*** Opening of Data to examine ***

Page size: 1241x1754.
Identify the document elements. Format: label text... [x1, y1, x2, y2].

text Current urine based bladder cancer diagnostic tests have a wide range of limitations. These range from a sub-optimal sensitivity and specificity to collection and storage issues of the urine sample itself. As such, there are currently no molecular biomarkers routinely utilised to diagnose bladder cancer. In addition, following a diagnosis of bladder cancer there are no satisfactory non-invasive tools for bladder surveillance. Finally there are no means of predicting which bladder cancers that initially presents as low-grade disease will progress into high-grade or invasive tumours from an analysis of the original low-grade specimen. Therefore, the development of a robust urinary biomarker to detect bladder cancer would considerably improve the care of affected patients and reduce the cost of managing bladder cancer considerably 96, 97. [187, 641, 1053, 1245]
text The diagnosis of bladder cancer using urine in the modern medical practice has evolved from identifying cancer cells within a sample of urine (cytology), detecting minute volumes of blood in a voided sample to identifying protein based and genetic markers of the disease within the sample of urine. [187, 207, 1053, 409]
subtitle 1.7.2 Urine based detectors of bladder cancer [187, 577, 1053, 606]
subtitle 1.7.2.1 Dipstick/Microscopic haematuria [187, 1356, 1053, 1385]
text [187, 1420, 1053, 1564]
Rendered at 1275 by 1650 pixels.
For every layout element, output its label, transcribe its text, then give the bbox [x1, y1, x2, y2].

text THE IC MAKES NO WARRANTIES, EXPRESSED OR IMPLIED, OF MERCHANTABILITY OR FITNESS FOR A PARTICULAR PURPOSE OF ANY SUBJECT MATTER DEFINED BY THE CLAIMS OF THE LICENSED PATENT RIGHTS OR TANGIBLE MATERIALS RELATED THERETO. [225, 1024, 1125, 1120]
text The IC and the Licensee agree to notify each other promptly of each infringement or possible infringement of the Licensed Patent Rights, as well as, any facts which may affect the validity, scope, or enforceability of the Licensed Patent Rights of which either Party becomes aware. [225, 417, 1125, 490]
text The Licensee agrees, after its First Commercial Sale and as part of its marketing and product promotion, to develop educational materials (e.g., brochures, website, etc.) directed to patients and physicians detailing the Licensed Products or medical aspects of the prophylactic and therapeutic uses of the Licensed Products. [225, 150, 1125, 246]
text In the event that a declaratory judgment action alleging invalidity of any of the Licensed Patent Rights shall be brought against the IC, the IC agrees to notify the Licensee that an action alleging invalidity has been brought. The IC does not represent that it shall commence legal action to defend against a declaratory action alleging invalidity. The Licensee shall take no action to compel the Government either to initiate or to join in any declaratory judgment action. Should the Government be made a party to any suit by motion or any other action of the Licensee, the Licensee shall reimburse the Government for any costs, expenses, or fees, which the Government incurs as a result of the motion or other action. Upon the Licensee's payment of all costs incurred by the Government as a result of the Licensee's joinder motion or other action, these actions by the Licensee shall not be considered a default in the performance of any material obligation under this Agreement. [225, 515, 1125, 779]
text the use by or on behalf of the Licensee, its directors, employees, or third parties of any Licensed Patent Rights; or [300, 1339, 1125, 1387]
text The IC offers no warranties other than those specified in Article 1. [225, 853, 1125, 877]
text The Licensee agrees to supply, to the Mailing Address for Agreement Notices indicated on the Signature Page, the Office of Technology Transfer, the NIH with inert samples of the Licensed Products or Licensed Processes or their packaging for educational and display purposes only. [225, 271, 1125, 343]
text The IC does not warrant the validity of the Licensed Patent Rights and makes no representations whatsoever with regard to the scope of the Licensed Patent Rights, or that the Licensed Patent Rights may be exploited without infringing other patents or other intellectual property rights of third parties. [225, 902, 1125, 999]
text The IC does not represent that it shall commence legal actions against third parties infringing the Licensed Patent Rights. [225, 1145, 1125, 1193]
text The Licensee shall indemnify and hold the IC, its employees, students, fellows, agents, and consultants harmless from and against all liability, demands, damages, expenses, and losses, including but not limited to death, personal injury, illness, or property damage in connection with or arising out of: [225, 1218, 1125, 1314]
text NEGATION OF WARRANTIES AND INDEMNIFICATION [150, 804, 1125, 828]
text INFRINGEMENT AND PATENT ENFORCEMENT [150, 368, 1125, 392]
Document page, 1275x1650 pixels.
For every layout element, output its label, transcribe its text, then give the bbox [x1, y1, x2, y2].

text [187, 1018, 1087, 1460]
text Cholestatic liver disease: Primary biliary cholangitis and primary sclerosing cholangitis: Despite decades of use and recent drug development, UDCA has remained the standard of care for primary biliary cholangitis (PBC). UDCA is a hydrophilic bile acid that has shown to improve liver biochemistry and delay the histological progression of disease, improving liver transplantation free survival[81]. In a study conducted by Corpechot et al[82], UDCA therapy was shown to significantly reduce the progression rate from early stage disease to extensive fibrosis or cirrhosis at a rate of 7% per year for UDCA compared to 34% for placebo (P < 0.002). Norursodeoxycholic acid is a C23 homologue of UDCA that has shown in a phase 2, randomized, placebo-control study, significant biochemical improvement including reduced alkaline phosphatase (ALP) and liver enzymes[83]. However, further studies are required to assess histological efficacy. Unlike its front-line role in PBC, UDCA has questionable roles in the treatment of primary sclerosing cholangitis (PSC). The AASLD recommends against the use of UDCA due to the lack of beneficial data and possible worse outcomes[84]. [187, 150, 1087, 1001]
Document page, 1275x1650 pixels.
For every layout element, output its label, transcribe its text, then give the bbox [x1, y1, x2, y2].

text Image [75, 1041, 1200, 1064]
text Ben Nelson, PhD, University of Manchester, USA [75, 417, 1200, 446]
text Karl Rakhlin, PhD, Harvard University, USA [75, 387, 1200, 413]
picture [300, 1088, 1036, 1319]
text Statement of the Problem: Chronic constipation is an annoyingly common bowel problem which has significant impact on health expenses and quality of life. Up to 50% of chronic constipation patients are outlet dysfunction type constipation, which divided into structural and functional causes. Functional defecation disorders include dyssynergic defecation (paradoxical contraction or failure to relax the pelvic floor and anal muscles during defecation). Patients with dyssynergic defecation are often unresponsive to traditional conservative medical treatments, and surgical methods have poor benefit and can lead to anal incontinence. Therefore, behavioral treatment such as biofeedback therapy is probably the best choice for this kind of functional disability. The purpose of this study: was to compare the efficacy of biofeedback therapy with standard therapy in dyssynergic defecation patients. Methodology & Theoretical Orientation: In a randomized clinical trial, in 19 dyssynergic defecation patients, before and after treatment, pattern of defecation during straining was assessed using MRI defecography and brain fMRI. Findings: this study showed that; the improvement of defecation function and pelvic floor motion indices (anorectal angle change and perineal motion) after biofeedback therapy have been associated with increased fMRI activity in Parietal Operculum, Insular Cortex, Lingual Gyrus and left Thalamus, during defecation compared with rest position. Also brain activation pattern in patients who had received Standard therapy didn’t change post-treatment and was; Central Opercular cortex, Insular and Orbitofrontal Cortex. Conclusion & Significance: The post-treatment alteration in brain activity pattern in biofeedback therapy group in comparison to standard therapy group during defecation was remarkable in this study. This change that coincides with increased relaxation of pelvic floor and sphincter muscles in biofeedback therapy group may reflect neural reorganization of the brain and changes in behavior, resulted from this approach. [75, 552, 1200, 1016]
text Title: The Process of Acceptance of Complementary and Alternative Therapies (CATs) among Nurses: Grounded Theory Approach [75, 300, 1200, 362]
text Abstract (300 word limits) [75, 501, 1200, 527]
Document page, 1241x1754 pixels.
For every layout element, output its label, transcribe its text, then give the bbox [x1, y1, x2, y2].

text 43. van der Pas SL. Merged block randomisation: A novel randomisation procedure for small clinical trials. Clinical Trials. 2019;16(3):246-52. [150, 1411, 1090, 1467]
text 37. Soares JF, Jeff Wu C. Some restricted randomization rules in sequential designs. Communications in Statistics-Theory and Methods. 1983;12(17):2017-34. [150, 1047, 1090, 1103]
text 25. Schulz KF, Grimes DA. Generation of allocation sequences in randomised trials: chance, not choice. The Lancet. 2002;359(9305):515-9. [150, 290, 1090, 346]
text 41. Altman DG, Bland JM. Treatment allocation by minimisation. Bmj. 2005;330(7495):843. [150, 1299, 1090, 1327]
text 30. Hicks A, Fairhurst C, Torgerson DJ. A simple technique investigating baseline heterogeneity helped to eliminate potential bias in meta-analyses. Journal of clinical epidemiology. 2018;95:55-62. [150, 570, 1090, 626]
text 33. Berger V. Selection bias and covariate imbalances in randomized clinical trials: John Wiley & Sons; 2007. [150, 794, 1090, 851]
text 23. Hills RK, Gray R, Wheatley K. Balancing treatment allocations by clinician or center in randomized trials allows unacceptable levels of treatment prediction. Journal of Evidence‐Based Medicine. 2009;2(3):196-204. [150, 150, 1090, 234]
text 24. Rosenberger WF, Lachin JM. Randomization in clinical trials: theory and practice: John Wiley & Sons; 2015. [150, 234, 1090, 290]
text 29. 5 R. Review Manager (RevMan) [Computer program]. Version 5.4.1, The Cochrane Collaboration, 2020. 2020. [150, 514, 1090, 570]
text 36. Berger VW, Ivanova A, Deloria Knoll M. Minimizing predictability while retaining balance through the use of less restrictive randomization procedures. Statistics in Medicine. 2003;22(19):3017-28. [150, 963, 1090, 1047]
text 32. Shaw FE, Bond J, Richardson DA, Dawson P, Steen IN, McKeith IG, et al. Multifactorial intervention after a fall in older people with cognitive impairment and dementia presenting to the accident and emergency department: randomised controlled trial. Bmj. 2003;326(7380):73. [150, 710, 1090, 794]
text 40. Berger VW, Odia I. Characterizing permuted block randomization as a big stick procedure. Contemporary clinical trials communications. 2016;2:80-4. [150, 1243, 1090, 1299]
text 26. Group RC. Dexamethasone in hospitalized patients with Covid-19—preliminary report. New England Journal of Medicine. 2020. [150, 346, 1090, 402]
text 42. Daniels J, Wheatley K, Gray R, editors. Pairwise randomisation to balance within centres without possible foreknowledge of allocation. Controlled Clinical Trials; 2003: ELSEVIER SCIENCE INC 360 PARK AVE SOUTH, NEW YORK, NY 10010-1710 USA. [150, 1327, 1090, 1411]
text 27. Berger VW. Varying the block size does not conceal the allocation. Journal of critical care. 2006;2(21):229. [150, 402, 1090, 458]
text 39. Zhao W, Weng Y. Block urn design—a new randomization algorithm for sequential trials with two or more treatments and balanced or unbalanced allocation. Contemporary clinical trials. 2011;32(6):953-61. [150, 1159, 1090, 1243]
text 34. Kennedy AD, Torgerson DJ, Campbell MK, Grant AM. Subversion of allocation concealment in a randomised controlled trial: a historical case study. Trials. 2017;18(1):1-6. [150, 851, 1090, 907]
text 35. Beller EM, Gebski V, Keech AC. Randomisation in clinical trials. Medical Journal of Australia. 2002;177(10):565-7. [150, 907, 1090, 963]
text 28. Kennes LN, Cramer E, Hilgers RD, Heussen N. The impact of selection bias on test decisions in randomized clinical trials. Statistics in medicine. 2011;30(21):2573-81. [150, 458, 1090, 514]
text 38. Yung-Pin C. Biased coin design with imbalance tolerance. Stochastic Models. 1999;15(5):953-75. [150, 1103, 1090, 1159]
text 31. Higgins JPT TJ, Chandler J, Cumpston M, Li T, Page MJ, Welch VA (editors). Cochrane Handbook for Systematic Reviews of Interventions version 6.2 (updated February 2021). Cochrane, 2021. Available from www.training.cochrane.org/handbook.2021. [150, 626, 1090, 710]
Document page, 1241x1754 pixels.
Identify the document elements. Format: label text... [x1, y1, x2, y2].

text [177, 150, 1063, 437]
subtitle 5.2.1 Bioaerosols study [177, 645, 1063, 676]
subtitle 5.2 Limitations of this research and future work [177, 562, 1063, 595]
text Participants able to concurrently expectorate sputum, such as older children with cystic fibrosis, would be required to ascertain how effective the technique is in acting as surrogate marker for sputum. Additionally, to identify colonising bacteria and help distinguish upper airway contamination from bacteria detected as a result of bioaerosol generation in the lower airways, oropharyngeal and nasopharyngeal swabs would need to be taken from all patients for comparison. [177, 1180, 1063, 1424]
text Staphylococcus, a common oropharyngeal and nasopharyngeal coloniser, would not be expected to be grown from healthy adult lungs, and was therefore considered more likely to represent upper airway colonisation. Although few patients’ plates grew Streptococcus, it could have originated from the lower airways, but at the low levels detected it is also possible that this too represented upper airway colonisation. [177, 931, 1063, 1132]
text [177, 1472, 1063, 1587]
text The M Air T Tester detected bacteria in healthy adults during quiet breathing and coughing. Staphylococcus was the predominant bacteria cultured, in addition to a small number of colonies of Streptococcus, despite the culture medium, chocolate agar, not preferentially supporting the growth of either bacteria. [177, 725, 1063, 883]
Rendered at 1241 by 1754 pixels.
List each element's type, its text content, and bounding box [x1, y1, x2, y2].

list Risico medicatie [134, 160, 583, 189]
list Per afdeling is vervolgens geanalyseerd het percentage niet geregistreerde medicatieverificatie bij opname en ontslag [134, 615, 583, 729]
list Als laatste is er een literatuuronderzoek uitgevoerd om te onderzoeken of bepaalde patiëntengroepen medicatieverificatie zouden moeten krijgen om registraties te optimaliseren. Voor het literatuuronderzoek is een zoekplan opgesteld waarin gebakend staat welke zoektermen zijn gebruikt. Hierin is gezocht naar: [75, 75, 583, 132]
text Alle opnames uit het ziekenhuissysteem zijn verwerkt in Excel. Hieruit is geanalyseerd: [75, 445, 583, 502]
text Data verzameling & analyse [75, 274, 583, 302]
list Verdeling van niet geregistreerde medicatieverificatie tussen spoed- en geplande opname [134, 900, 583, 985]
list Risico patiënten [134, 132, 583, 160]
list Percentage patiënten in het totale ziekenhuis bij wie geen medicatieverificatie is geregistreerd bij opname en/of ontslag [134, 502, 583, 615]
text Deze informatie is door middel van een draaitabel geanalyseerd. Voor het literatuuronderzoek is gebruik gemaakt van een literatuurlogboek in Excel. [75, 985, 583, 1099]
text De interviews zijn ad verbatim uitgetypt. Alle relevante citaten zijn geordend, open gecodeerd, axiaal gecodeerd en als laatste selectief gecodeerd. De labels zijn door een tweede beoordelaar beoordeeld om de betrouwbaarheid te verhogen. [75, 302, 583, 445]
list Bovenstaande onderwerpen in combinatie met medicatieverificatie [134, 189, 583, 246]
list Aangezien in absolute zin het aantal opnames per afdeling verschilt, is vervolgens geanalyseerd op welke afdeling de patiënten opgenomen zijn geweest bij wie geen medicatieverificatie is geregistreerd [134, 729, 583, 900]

*** Close of Data to examine ***

§ Problem description: Using the data above, reproduce exactly the lines between those holding "text [187, 1420, 1053, 1564]" and "Rendered at 1275 by 1650 pixels.", inclusive, and no others.

§ Task result:
text [187, 1420, 1053, 1564]
Rendered at 1275 by 1650 pixels.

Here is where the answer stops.